Out of memory in spark executor

When the Spark executors go out of memory, JVM will spend a lot of time in GC pause that will result in a timeout due to which executors would terminate. Under these scenarios the logs will be the following:

Lost task 0.0 in stage 14.0 (TID 16, cdap-mock2dwh2-3ededd25-5837-11ea-b33b-1ad7eaaa4723-w-8.c.vf-pt-ngbi-dev-gen-03.internal, executor 1): \ ExecutorLostFailure (executor 1 exited caused by one of the running tasks) \ Reason: Executor heartbeat timed out after 125847 ms

Remediation:

  • Check the executor resource allocated for the pipeline. If it is too low (ex: 2 GB), increase it to a higher value (8 GB).

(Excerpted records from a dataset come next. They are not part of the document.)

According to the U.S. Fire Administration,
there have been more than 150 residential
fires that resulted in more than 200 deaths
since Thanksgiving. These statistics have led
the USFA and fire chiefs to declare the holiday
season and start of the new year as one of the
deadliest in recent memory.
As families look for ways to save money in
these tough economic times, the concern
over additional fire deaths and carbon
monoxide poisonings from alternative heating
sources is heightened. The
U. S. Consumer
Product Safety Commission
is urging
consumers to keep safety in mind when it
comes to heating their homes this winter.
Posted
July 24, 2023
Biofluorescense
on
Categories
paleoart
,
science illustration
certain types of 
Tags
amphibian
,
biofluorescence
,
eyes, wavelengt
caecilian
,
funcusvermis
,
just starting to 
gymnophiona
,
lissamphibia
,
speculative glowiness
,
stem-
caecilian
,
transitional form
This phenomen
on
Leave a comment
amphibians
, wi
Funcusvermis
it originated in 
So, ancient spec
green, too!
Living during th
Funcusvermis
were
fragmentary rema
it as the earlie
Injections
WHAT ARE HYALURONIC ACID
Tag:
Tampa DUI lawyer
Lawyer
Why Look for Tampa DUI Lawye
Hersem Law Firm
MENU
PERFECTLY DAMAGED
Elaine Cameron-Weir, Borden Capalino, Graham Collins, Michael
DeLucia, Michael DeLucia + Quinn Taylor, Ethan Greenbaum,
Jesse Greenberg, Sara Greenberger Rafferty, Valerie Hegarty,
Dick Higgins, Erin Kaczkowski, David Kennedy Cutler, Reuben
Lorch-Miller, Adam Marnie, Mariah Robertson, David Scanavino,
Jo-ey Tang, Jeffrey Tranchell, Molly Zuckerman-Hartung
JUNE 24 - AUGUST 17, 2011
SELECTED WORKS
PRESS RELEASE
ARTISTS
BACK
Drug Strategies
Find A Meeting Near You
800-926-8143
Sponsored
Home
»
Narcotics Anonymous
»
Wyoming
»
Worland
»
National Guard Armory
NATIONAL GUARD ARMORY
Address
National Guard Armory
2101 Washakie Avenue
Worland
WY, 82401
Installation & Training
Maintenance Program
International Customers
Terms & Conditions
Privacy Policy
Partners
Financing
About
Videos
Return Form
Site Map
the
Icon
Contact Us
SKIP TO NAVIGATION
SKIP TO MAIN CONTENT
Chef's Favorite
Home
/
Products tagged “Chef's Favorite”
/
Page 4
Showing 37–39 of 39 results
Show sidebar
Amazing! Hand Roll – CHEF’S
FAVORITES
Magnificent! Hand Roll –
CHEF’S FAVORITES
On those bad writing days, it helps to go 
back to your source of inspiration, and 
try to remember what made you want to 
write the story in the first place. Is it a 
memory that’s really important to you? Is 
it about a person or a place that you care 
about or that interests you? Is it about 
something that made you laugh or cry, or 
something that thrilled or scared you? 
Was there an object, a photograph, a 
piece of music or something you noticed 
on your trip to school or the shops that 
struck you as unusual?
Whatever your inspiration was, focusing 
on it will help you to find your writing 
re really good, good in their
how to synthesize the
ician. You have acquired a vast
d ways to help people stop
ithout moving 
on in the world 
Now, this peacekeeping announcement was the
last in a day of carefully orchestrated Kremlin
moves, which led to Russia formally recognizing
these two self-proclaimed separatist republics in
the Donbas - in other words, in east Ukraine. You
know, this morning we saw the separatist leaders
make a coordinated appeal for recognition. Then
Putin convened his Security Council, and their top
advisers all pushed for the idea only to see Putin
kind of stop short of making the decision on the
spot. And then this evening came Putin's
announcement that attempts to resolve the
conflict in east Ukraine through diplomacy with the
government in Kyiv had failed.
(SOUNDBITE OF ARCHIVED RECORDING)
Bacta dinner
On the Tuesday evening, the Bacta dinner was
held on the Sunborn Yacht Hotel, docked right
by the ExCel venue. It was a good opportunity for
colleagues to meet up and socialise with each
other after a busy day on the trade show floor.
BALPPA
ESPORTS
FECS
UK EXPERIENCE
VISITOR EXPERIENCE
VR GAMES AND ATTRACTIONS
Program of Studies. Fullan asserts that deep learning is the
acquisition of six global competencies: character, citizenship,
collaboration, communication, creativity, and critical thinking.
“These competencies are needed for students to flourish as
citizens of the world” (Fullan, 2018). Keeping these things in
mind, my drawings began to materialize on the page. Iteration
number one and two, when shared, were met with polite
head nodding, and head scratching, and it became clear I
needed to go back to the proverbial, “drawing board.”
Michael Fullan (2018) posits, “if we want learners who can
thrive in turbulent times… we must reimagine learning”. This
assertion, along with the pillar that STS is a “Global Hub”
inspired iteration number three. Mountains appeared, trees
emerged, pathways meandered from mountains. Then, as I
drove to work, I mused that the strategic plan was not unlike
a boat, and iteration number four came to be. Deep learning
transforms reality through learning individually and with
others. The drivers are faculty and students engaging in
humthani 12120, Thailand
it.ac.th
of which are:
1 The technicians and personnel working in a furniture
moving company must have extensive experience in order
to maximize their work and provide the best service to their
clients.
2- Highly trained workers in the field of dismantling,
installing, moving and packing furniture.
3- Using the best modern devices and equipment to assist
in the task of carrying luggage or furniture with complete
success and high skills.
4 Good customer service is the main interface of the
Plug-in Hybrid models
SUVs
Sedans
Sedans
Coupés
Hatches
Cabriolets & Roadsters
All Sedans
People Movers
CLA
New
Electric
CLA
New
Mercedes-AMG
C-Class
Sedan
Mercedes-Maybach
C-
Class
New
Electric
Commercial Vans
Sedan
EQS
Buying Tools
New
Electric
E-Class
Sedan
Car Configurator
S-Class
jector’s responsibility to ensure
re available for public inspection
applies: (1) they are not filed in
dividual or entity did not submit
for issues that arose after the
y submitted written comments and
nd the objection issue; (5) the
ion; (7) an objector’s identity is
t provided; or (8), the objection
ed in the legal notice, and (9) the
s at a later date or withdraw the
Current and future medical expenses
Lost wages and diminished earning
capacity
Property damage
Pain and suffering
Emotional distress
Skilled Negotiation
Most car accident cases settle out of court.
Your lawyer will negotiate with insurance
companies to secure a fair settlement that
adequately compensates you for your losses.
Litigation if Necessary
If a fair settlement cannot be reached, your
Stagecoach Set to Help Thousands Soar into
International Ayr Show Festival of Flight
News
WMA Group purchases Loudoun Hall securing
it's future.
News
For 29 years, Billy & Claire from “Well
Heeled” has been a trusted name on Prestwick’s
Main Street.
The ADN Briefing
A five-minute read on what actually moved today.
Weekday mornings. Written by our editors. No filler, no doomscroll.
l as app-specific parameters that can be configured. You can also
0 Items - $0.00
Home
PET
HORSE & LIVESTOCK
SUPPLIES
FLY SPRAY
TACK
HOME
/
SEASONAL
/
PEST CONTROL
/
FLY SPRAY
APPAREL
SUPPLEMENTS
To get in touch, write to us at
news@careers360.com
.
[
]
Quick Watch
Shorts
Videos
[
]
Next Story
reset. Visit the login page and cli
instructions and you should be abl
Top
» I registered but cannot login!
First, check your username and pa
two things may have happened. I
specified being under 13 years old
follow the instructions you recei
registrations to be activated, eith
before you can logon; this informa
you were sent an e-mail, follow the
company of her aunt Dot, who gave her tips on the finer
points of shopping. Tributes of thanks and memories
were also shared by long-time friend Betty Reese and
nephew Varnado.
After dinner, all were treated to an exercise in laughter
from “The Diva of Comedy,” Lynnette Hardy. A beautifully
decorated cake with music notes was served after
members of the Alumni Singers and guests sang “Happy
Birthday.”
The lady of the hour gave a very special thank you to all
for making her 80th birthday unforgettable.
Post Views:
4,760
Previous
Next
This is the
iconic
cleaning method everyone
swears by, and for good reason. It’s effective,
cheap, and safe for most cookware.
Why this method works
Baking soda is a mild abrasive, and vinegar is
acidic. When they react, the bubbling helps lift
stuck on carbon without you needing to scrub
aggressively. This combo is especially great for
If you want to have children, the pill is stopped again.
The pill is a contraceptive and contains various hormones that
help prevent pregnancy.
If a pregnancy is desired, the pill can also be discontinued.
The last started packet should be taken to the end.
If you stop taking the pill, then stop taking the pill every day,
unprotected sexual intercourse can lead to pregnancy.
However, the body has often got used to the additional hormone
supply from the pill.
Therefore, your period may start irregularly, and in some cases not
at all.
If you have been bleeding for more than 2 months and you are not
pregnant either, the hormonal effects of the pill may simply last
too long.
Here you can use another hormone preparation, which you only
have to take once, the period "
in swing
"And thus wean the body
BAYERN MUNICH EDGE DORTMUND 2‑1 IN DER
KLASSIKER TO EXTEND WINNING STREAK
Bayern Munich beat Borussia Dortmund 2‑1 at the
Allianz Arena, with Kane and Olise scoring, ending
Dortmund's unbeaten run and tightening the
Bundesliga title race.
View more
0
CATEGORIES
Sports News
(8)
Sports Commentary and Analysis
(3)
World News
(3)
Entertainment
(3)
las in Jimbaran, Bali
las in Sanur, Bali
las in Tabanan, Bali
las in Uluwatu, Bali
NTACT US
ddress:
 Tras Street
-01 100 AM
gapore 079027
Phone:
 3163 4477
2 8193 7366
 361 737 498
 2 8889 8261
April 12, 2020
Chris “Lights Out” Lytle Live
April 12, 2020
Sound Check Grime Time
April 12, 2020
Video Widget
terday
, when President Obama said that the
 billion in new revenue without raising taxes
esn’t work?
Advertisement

  • If the executor memory is over 32 GB for Join/aggregation use cases and the pipeline still fails, ensure that the join best practices are being followed.

Wrangler bug

Due to a wrangler bug, the pipeline configs get overwritten which will result in the following error:

Lost task 48.0 in stage 17.0 (TID 78, cdap-mock2dwh2-3ededd25-5837-11ea-b33b-1ad7eaaa4723-w-2.c.vf-pt-ngbi-dev-gen-03.internal, executor 9): io.cdap.cdap.api.plugin.InvalidPluginConfigException: \ Unable to create plugin config.

Remediation:

  • Set the executor vcore to 1, for CDF versions below 6.1.3/6.2.0.

Task killed

Spark framework will kill executor tasks that will result in the following log message:

Lost task 78.0 in stage 17.0 (TID 112, cdap-mock2dwh2-3ededd25-5837-11ea-b33b-1ad7eaaa4723-w-6.c.vf-pt-ngbi-dev-gen-03.internal, executor 6): TaskKilled \ (Stage cancelled)

Note: The TaskKilled is not an actual error. This is a result of the Spark framework canceling the executors during shutdown. The root cause of the error will be from a different executor.